While lead batteries are recycled into new ones, most dead lithium-based battery packs, like the ones in computers, are dropped in the regular trash, or placed in blue recycling bins with the best of intentions but generally end up in the landfill anyway.

Why the difference between lead and lithium batteries? Why can one battery can have 98 percent of its material recycled, while the other is cheaper to just toss? And what are the implications down the road, when battery packs from electric vehicles start to enter the waste stream in bulk?

Understanding the disparity between lead-acid and lithium-ion battery recycling boils down to two major factors: time and chemistry. Lead-acid batteries have over a century’s head start on t lithium-based ones. We’ve been using these things forever, and we’ve really dialed in their lifecycle management. From cradle to grave and back to cradle again, lead-acid batteries benefit from an extensive and highly integrated manufacturing and distribution system, one that the lithium-ion industry just has not yet had time to develop. The lead-acid infrastructure goes so far as to often use the exact same trucks that deliver batteries to retailers for the return trip to the recycler.

Time also plays into it via the rapid turnover of automotive batteries. The average car battery lasts about four years, give or take, and since the average lifetime of a car is now about eleven years, each car will likely see three or more batteries over its service life. For electric vehicles and hybrids, the battery pack is designed to last for pretty much the service life of the vehicle, so barring accidents that render the vehicle wrapped around them useless, lithium-ion packs are just not going to enter into the recycling stream nearly as often as lead-acid batteries do. This is somewhat negated by the number of lithium-ion battery packs from consumer products like laptops and power tools; those enter the waste stream far faster than lithium-ion batteries from electric and hybrid vehicles. But those numbers are a rounding error in the equation compared to the number of lead-acid batteries recycled every day.

As for chemistry, the simpler the mix of materials in an object, the easier it is to recycle. Aluminum cans, which are just aluminum and paint, are incredibly easy to reclaim with the addition of a little heat. Lead-acid batteries are not quite that simple, but they’re close: just lead, lead oxide, and sulfuric acid in a plastic case. Each material in the battery has a simple path from old to new: the lead plates melt easily at low temperatures and can be easily purified, ditto for the PVC that typically makes up the battery’s case, and the sulfuric acid electrolyte can either be diluted and disposed of as wastewater, or the sulfates can be recovered to manufacture new electrolytes or used in the production of other consumer items, such as soaps.

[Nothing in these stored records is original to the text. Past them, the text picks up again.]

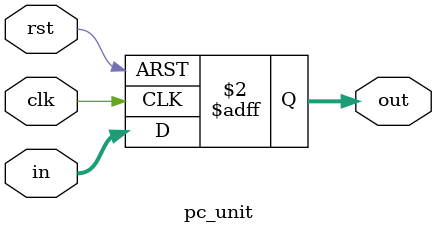
<source format=v>
`timescale 1ns / 1ps


module pc_unit #(parameter WIDTH = 8)(
	input wire clk,rst,
	input wire[WIDTH-1:0] in,
	output reg[WIDTH-1:0] out
    );
	always @(negedge clk or posedge rst) begin
		if(rst) begin
			out <= 0;
		end else begin
			out <= in;
		end
	end
endmodule
</source>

Lithium batteries, on the other hand, have much more complicated chemistries and a mix of materials that don’t work and play well together in an industrial recycling process. A lithium-ion battery is not just lithium but also has cobalt, manganese, iron phosphate, or nickel compounds, not to mention aluminum, copper, and graphite. Not only is the mix of metals more complicated, but their physical form as powders coated onto metal foil makes recovery of each component far more complicated than just throwing it in a furnace.